A Texan walked into the offices of the president of a small Texas college and said, "I would like to donate a million dollars tax free to this institution."
The president's eyes opened wide and he said, "That is a kindly notion, sir. We will be pleased to accept it."
"There's a condition. I would like to have an honorary degree."
"No problem," said the president. "That can be arranged."
"For my horse," said the Texan.
And now the president got to his feet in shock."For your HORSE?"
"Yes, my mare, Betsy. She's carried me for many years and I owe her a lot. I would like to have her receive a Tr.D., a Doctor of Transportation."
"But we can't give an honorary degree to a horse."
"I'm sorry to hear you say so, because in that case I can't give you a million dollars."
"Well, wait a minute," said the president, sweating profusely. "Let me consult the board of trustees."
The board was convened in a hurry and listened to the story in various degrees of shock and disbelief, all except the oldest trustee, whose eyes were closed and who seemed asleep.
One trustee expressed the general opinion, "We can't give a horse an honorary degree, no matter how much money is involved."
At this point, the oldest trustee opened his eyes and said, "Just take the money and give the horse his degree."
Said the president, "Don't you think that would be a disgrace to us?"
"Of course not," said the oldest trustee. "It would be an honor.
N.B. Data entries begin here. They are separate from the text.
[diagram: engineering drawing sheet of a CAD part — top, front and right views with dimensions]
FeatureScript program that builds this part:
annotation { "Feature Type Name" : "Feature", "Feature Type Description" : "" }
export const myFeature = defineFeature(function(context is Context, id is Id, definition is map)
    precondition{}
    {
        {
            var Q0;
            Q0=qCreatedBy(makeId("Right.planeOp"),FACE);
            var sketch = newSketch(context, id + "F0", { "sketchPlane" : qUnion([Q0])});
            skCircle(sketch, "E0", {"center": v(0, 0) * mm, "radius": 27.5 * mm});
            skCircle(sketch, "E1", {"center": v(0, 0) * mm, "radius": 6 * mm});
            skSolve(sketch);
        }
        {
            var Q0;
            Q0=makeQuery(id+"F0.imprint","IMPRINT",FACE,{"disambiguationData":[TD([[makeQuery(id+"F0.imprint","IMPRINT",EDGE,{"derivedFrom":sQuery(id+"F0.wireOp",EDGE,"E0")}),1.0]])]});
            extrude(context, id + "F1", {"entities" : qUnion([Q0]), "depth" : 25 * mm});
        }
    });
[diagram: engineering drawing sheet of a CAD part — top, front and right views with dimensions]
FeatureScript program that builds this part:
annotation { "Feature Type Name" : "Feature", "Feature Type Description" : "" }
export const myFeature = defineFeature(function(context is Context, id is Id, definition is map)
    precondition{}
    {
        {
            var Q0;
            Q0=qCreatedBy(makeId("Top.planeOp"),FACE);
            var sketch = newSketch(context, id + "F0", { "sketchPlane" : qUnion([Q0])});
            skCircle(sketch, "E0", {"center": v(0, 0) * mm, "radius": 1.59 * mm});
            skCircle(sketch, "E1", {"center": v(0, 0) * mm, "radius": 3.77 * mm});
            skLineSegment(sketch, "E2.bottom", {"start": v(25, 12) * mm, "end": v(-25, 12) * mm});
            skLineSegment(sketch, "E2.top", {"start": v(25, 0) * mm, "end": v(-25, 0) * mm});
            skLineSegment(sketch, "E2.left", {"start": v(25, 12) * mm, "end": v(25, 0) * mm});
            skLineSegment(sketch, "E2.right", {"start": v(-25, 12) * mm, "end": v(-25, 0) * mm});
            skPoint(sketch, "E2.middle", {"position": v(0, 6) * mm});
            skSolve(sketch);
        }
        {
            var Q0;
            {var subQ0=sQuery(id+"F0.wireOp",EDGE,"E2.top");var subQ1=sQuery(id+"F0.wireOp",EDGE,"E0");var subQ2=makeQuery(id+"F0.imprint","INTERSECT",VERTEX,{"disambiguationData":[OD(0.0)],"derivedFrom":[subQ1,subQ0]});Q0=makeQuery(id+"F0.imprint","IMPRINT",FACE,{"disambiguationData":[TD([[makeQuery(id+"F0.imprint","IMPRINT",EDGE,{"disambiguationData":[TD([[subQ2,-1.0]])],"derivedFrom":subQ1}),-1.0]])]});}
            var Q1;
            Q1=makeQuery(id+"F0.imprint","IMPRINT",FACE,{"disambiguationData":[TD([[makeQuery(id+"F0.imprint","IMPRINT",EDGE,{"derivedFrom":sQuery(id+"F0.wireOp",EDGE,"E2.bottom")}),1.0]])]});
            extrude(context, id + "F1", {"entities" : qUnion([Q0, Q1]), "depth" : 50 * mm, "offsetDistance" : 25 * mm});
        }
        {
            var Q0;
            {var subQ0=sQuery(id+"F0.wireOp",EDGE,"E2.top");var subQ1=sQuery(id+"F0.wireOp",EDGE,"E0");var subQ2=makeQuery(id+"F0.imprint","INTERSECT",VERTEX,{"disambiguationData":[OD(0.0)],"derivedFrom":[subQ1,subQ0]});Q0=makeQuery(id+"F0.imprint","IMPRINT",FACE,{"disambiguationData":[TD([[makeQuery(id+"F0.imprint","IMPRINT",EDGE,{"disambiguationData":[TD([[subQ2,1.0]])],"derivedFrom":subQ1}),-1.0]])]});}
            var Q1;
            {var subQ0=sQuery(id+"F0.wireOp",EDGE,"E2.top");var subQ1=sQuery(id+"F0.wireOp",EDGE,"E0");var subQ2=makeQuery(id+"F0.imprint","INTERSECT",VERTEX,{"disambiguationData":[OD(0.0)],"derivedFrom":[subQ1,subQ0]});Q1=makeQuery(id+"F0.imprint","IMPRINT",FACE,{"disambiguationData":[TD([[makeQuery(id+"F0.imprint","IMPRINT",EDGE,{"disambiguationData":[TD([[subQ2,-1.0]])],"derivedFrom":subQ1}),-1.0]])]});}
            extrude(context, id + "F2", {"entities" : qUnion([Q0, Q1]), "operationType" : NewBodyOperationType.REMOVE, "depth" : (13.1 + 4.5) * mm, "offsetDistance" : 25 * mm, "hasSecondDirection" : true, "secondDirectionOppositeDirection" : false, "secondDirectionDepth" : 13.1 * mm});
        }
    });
It would be the first time we ever gave a degree to an ENTIRE horse."
As the crowded airliner is about to take off, the peace is shattered by a five-year-old boy who picks that moment to throw a wild temper tantrum. No matter what his frustrated, embarrassed mother does to try to calm him down, the boy continues to scream furiously and kick the seats around him.
Suddenly, from the rear of the plane, an elderly man in a Marine uniform is seen slowly walking forward up the aisle. Stopping the flustered mother with an upraised hand, the white-haired, courtly, soft-spoken Marine leans down and, motioning toward his chest, whispers something into the boy's ear.
Instantly, the boy calms down, gently takes his mother's hand, and quietly fastens his seat belt. All the other passengers burst into spontaneous applause.
As the Marine slowly makes his way back to his seat, one of the cabin attendants touches his sleeve. "Excuse me, sir," she asks quietly, "but could I ask you what magic words you used on that little boy?"
The Marine smiles serenely and gently confides, "I showed him my pilot's wings, service stars, and battle ribbons, and explained that they entitle me to throw one passenger out the plane door, on any flight I choose."
This Blond gets on a bus and asks the driver how long the trip is between Limerick and Cork. "About two hours," says the conductor. "OK," says the drunk "then how long is the trip between Cork and Limerick?" The irate driver says to the drunk "It's still about two hours. Why'd you think there'd be a difference?" "Well," says the drunk, "It's only a week between Christmas and New Year, but it's a real long time between New Year and Christmas!"
1. Thoroughly clean the toilet.
2. Add the required amount of shampoo to the toilet water, and have both lids lifted.
3. Obtain the cat and soothe him while you carry him towards the bathroom.
4. In one smooth movement, put the cat in the toilet and close both lids(you may need to stand on the lid so that he cannot escape). CAUTION: Do NOT get any part of your body too close to the edge, as his paws will be reaching out for any thing they can find.
5. Flush the toilet three or four times. This provides a "power wash and rinse" which I have found to be quite effective.
6. Have someone open the door to the outside and ensure that there are no people between the toilet and the outside door.
7. Stand behind the toilet as far as you can, and quickly lift both lids.
8. The now-clean cat will rocket out of the toilet, and run outside where he will dry himself.